Before the announcement of the limited trade deal, Republicans had sounded growing alarm that the trade battle would weigh on their electoral prospects.
“I think that the midterms are going to be determined by whether they see economic growth, economic opportunity, and I believe in the midterms they’ll continue to see that,” Sen. Cory Gardner (R-Colo.), who chairs the Senate GOP campaign committee, said earlier Wednesday.
But Gardner added: “I certainly think that tariffs create a risk to the economy.”
On Tuesday, the Trump administration unveiled a plan to begin distributing as much as $12 billion in emergency aid to farmers in September. The plan was broadly panned by GOP officials, who called on Trump to de-escalate the trade disputes rather than blunt the pain they are inflicting on farmers.
In Ohio on Wednesday as he opened the state fair, Gov. John Kasich (R), a former presidential primary opponent of Trump’s, slammed the bailout and questioned the motivation for it.
“You have to wonder: Is this about vote-buying?” Kasich said. “Is this about the fact that you don’t want farmers turning against you in a midterm when they are suffering the consequences of trade?”
Forty-nine percent of voters said they thought raising tariffs and barriers to imports would do more to raise the cost of goods and hurt the economy, according to an NBC News/Wall Street Journal poll conducted this month.
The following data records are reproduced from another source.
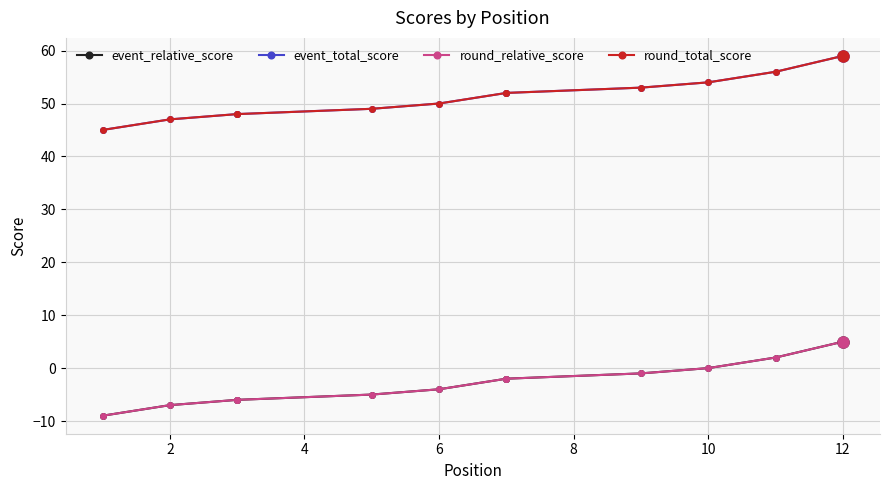

Does the chart have visible grid lines?

Yes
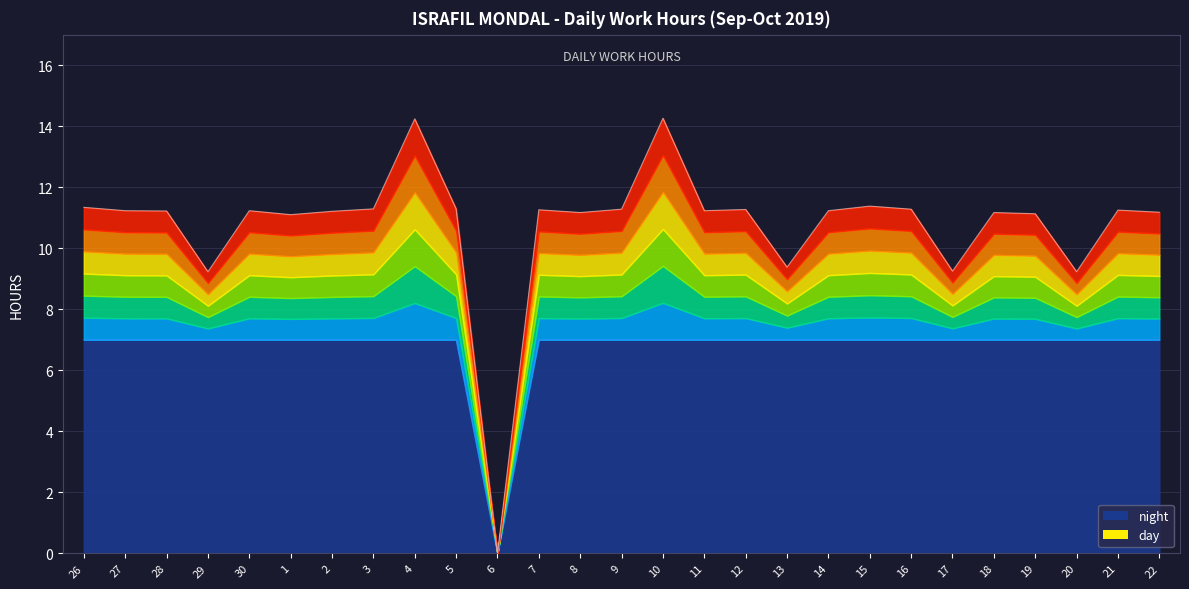

How many lines are shown in the chart?

2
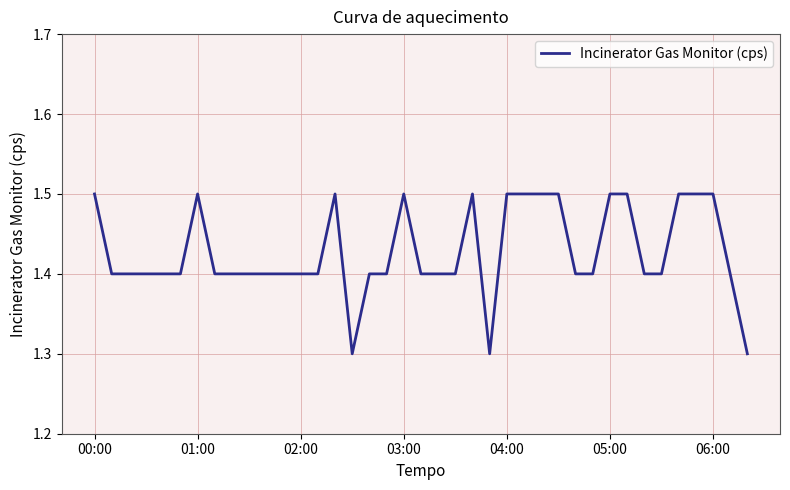

What is the difference between the maximum and minimum values?

0.2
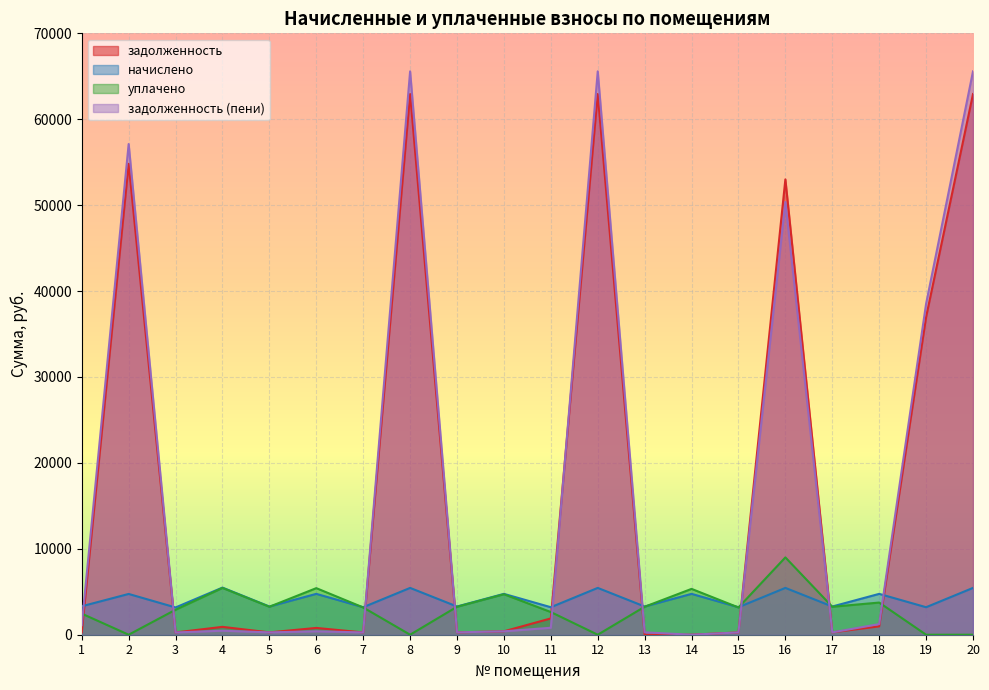

The value of уплачено at 3 is 1886.2. True or false?

False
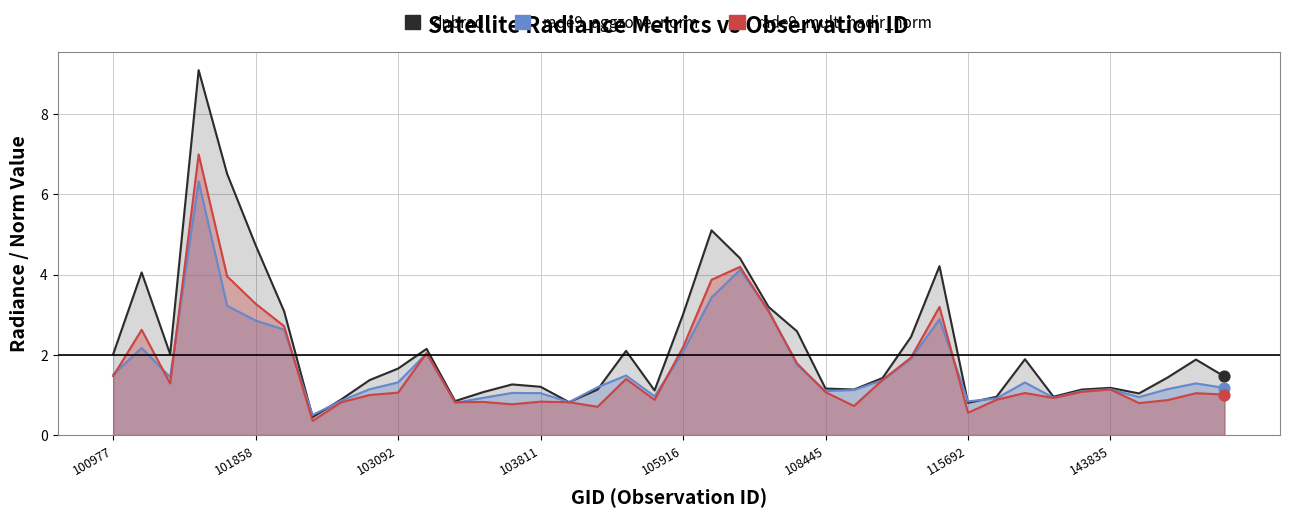

Which series has the widest spread of Y values?

dnbrad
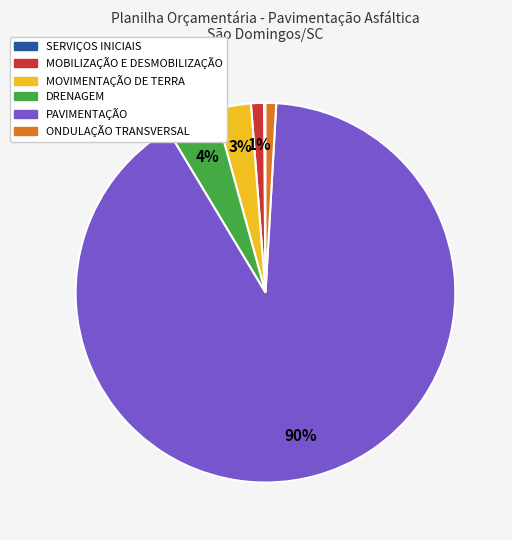

To the nearest percent, what portion does DRENAGEM represent?

4%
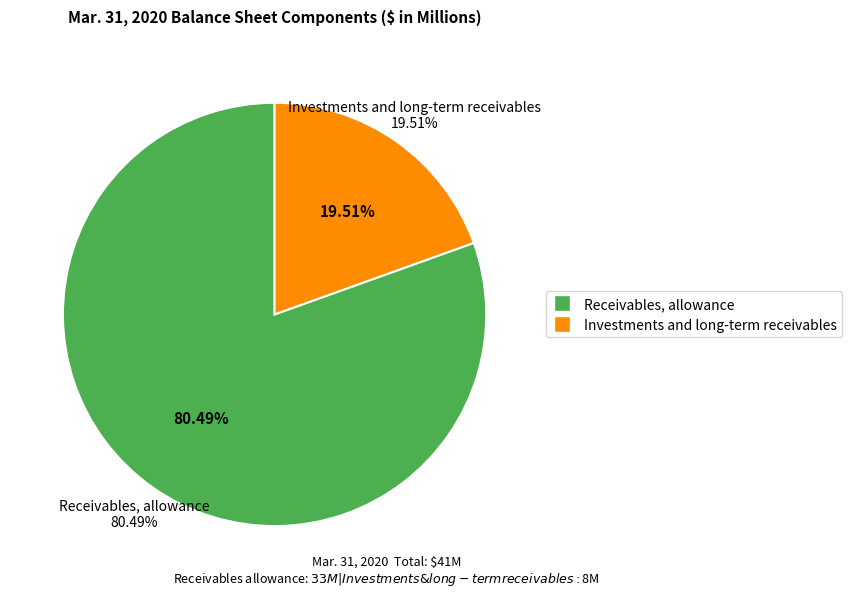

What is the largest slice in the pie chart?

Receivables, allowance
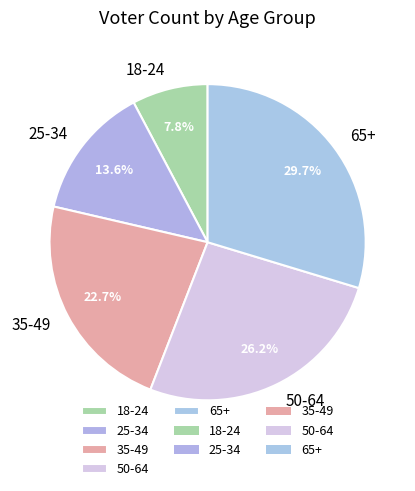

Which has a higher value, 50-64 or 18-24?

50-64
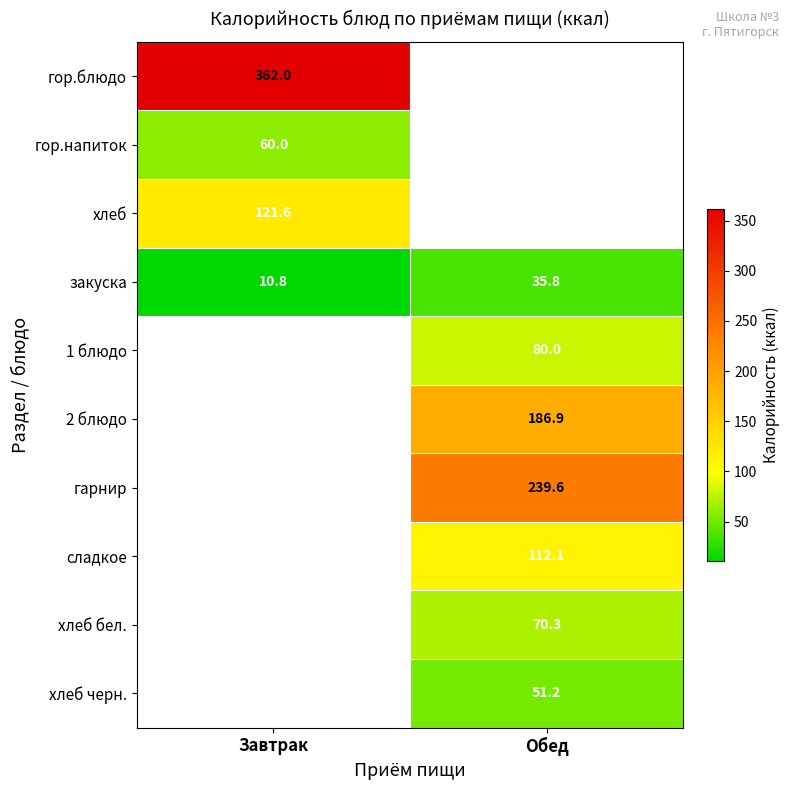

What is the greatest value displayed?

362.0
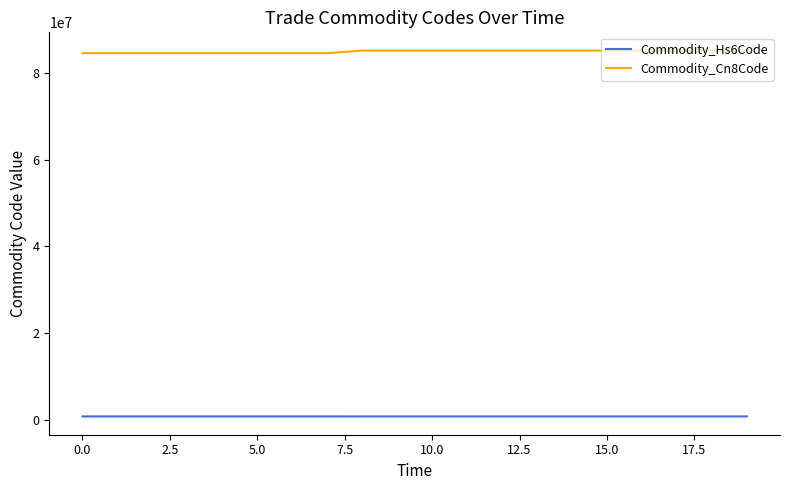

How many Commodity_Hs6Code values are between 845130 and 850940?

20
Just 25 percent said they believed the tariffs and barriers would help the economy.
Chris Wilson, a Republican pollster who is working on several Senate races, said it was too early to predict any fallout from Trump’s trade war because there is still time for the president’s bet to pay off, which would be a win for free trade and for the United States.
“If it’s a win, it will be a major issue for the GOP,” Wilson said in an email. “However, if other countries don’t negotiate down trade barriers; if they assume Trump is going to back down — against all evidence — then we’re looking at the possibility of a global recession. Clearly, that would be a major issue for Democrats.”
In the battle for the Senate, Republican officials are particularly worried about the impact of the tariffs in Tennessee, Florida, Missouri and North Dakota — all states featuring marquee contests that could decide the Senate majority.
From whiskey and automobiles produced in Tennessee to oranges in Florida, Republicans are nervous that homegrown products caught in the middle of a trade war could make it harder for Republican candidates to be competitive in November.
In North Dakota, Sen. Heidi Heitkamp (D) has repeatedly underscored her concerns about the effects of Trump’s trade agenda on her largely agricultural state. In Tennessee, former governor Phil Bredesen, the likely Democratic nominee for the U.S. Senate, has run an ad criticizing the tariffs.
The E.U. trade deal, if it holds, could provide relief to Republicans in states such as Tennessee and South Carolina that are home to major foreign auto manufacturers. Trump has been pursuing tariffs on foreign automakers, but those plans seemed on hold Wednesday after the E.U. agreement.
On Wednesday, Sen. Lamar Alexander (R-Tenn.) had introduced legislation along with Sen. Doug Jones (D-Ala.) that would inhibit Trump’s ability to impose the auto import tariffs.
“Shooting yourself in both feet at once is not the right solution to our problem — which is what will happen if we continue these tariffs,” Alexander said.
Damian Paletta contributed to this report.